NLnet Foundation
- Type: Nonprofit organization
- Legal status: Stichting
- Purpose: Free Software Network Research and Development in the Domain of Internet technology
- Headquarters: Amsterdam Science Park
- Region served: Worldwide
- Website: nlnet.nl

= NLnet Foundation =

Internet public benefit organization

The NLnet Foundation supports organizations and people that contribute to an open information society. It was influential in spreading the Internet throughout Europe in the 1980s.
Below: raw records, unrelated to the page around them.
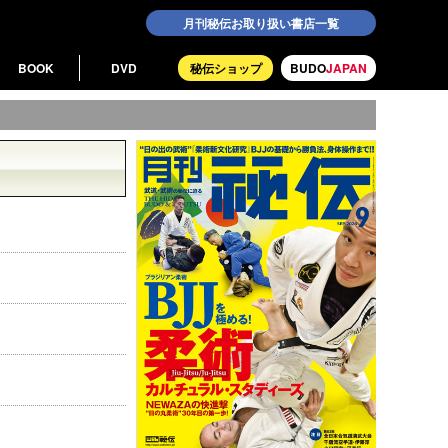
月刊秘伝お取り扱い書店一覧
BOOK
DVD
秘伝ショップ
BUDO
JAPAN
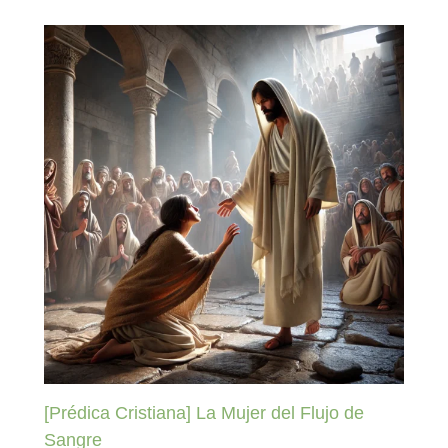
[Prédica Cristiana] La Mujer del Flujo de
Sangre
In 1997, the foundation sold off its commercial networking operations to UUNET (now part of Verizon), resulting in an endowment with which it makes grants.

NLnet is known for sponsoring open source software and standards work as well as auxiliary activities. Some of the projects that NLnet supports or has supported are Mastodon, Peertube, Galene, Wireguard, DNSSEC, the ODF plugfest, the GPL V3 license drafting process, Tor anonymity network, Namecoin, Jitsi, nftables and Mobilizon.

== History ==
NLnet's history started in April 1982 with the announcement by Teus Hagen as chairman of a major initiative by the European Unix Users Group (EUUG) to develop and provide network services in Europe under the name EUnet. NLnet was the main node of the EUnet operating out of the Netherlands national center for mathematics and computer science CWI, and played a vital role in spreading first UUCP and later the ARPAnet throughout Europe, earning Hagen and other pioneers a place in the Internet Hall of Fame. NLnet also pioneered the world's first dial-in and ISDN infrastructure with full country coverage by using the signal wiring from the Netherlands rail system owned by Nederlandse Spoorwegen. NLnet was one of the founders of the AMS-ix foundation and the .nl registry SIDN.
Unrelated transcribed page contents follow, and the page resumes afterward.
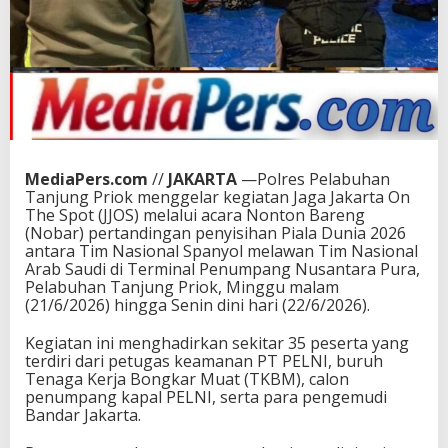
Medi
aPers.com
//
JAKARTA
—Polres Pelabuhan
Tanjung Priok menggelar kegiatan Jaga Jakarta On
The Spot (JJOS) melalui acara Nonton Bareng
(Nobar) pertandingan penyisihan Piala Dunia 2026
antara Tim Nasional Spanyol melawan Tim Nasional
Arab Saudi di Terminal Penumpang Nusantara Pura,
Pelabuhan Tanjung Priok, Minggu malam
(21/6/2026) hingga Senin dini hari (22/6/2026).
Kegiatan ini menghadirkan sekitar 35 peserta yang
terdiri dari petugas keamanan PT PELNI, buruh
Tenaga Kerja Bongkar Muat (TKBM), calon
penumpang kapal PELNI, serta para pengemudi
Bandar Jakarta.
Stichting NLnet was formally established as a Stichting (Dutch for foundation) in February 1989. In November 1994 Stichting NLnet created NLnet BV (a Dutch Limited liability corporation or BV) as a commercial operating subsidiary and so incorporated the first Internet service provider in The Netherlands. In 1997 the Internet provision services company was acquired by UUnet, which had just become a subsidiary of MFS. MFS was acquired shortly thereafter by Worldcom, which then initiated a takeover bid on MCI and later became a subsidiary of Verizon.

The acquisition provided Stichting NLnet with an endowment to transform into a grant-making organization, funding the development of Internet network technology and associated Computer Sciences research and development. The foundation is a recognized public benefit organization (in Dutch ANBI) and runs an open call where anyone in the world can submit proposals to improve the Internet, as well as several thematic funds such as the Internet Hardening Fund. An overview of current and past NLNET-funded projects can be found on the NLnet website. Results are made freely available to the community in the broadest sense, typically under FOSS licenses and through Internet standards, web standards and the like.

In 1999, NLNet founded NLnet Labs, a network research laboratory in Amsterdam. NLNet Labs develops DNS-related software, such as NSD, Unbound, OpenDNSSEC, getDNS as well as BGP related tooling such as Rotonda and Krill.